───── Data under study

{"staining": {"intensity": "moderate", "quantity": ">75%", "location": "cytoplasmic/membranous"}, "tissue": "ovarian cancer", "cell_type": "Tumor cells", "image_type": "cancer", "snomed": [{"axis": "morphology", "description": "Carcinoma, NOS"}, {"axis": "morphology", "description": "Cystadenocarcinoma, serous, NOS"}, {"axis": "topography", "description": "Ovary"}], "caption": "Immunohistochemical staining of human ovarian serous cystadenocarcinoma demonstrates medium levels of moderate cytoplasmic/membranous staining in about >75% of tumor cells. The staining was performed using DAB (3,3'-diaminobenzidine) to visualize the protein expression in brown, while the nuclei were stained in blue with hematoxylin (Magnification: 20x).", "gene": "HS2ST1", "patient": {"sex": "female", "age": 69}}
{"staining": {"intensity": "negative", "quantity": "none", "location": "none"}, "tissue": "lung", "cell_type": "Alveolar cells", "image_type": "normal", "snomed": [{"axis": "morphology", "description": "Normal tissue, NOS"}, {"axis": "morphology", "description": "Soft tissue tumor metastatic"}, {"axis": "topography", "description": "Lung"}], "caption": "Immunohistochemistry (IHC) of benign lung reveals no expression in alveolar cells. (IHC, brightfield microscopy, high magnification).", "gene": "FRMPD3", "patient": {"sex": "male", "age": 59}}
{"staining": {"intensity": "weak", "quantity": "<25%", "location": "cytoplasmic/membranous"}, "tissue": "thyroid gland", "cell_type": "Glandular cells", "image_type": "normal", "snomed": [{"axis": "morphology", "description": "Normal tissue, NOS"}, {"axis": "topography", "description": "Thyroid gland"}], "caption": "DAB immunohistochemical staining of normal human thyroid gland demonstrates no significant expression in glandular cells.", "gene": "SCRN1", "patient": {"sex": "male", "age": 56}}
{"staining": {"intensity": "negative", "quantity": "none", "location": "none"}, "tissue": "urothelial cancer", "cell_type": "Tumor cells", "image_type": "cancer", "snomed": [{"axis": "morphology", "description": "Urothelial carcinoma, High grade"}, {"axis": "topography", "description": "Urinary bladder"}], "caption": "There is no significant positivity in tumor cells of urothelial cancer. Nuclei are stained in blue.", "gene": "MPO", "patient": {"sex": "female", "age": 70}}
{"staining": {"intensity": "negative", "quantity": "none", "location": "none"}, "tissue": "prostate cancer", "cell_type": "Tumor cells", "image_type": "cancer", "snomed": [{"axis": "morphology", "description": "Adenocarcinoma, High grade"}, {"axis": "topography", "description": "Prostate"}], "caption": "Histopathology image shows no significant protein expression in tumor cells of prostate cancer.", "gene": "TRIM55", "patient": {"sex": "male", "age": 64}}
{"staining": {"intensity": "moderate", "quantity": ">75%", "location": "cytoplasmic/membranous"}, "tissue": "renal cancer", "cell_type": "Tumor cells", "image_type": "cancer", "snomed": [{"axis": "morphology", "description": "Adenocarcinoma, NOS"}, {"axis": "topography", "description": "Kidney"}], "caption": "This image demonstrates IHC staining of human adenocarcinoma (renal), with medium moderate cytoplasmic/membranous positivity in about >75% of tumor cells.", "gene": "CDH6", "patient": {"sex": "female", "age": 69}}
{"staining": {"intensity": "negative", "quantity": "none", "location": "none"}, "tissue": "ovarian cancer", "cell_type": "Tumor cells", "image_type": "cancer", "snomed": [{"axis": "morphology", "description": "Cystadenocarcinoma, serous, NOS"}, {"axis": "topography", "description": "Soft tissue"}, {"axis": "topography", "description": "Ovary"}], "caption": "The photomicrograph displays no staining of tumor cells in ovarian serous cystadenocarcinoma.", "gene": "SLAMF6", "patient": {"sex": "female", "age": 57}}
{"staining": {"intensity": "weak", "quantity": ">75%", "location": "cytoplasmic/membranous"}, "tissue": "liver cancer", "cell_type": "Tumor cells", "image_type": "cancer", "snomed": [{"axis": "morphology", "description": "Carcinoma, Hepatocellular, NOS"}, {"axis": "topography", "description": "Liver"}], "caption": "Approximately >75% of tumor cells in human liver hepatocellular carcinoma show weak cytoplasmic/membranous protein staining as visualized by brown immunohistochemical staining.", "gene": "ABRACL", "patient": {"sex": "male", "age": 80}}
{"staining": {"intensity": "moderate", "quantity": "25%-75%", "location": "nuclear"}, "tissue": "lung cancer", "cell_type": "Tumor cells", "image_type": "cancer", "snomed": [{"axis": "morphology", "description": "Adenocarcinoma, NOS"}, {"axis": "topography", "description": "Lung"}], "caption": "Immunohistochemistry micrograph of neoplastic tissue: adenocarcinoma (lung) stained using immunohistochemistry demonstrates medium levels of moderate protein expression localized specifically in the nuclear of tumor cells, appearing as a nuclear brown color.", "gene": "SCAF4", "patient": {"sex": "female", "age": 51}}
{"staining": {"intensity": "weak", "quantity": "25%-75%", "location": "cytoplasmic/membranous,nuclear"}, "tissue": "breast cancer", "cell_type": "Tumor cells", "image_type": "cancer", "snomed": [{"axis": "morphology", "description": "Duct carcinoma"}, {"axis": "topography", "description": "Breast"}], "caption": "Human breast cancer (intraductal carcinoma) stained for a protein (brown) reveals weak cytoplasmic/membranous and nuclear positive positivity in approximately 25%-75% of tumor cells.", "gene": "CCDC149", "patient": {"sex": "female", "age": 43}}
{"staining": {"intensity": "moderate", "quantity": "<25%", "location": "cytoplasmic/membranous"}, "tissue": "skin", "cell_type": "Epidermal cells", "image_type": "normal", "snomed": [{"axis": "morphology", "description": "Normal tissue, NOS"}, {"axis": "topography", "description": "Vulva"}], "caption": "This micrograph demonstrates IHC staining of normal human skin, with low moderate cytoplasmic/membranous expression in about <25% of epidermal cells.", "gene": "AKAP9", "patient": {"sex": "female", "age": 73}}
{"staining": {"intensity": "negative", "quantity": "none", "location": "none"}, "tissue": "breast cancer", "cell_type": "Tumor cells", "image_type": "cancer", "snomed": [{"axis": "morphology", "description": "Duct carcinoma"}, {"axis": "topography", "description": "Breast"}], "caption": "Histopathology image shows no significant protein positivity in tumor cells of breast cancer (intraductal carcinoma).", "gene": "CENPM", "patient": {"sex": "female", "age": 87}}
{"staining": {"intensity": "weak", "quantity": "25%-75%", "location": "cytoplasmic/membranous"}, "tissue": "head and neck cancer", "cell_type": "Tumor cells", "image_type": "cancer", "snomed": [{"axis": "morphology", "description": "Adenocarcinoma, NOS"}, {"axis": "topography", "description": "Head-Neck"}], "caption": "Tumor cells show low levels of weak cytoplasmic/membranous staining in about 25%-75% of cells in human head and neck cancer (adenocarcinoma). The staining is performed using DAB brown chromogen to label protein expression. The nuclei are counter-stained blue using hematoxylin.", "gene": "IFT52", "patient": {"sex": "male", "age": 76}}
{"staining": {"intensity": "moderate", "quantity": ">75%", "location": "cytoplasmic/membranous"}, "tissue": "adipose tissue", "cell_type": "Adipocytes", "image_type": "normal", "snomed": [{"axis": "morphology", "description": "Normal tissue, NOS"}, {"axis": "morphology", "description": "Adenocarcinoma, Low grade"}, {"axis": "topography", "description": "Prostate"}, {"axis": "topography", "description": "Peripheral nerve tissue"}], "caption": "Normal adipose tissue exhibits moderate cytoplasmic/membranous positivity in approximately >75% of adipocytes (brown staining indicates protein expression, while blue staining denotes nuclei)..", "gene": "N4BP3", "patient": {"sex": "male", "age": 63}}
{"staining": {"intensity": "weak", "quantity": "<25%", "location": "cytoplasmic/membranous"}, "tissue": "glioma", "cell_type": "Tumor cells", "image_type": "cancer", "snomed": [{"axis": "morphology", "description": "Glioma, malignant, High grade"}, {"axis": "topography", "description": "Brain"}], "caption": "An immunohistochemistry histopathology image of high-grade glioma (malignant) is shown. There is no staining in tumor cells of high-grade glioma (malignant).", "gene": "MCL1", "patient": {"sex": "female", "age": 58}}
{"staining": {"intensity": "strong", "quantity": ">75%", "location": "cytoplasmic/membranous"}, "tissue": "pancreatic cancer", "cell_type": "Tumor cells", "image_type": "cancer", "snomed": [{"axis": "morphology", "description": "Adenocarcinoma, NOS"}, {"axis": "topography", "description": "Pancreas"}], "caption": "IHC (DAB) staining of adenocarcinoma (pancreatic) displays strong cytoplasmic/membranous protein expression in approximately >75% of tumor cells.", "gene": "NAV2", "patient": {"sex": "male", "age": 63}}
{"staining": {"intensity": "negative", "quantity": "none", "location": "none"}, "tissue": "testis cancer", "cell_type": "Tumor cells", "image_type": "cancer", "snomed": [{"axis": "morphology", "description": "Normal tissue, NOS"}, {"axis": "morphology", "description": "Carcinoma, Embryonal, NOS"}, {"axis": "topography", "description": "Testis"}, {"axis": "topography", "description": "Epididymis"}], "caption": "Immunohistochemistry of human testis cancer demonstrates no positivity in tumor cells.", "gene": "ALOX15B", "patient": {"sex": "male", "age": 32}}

──────────

▶ _Task brief_
Your task is to list each line of the records with the word "Breast".

▶ _Output of the exercise_
{"staining": {"intensity": "weak", "quantity": "25%-75%", "location": "cytoplasmic/membranous,nuclear"}, "tissue": "breast cancer", "cell_type": "Tumor cells", "image_type": "cancer", "snomed": [{"axis": "morphology", "description": "Duct carcinoma"}, {"axis": "topography", "description": "Breast"}], "caption": "Human breast cancer (intraductal carcinoma) stained for a protein (brown) reveals weak cytoplasmic/membranous and nuclear positive positivity in approximately 25%-75% of tumor cells.", "gene": "CCDC149", "patient": {"sex": "female", "age": 43}}
{"staining": {"intensity": "negative", "quantity": "none", "location": "none"}, "tissue": "breast cancer", "cell_type": "Tumor cells", "image_type": "cancer", "snomed": [{"axis": "morphology", "description": "Duct carcinoma"}, {"axis": "topography", "description": "Breast"}], "caption": "Histopathology image shows no significant protein positivity in tumor cells of breast cancer (intraductal carcinoma).", "gene": "CENPM", "patient": {"sex": "female", "age": 87}}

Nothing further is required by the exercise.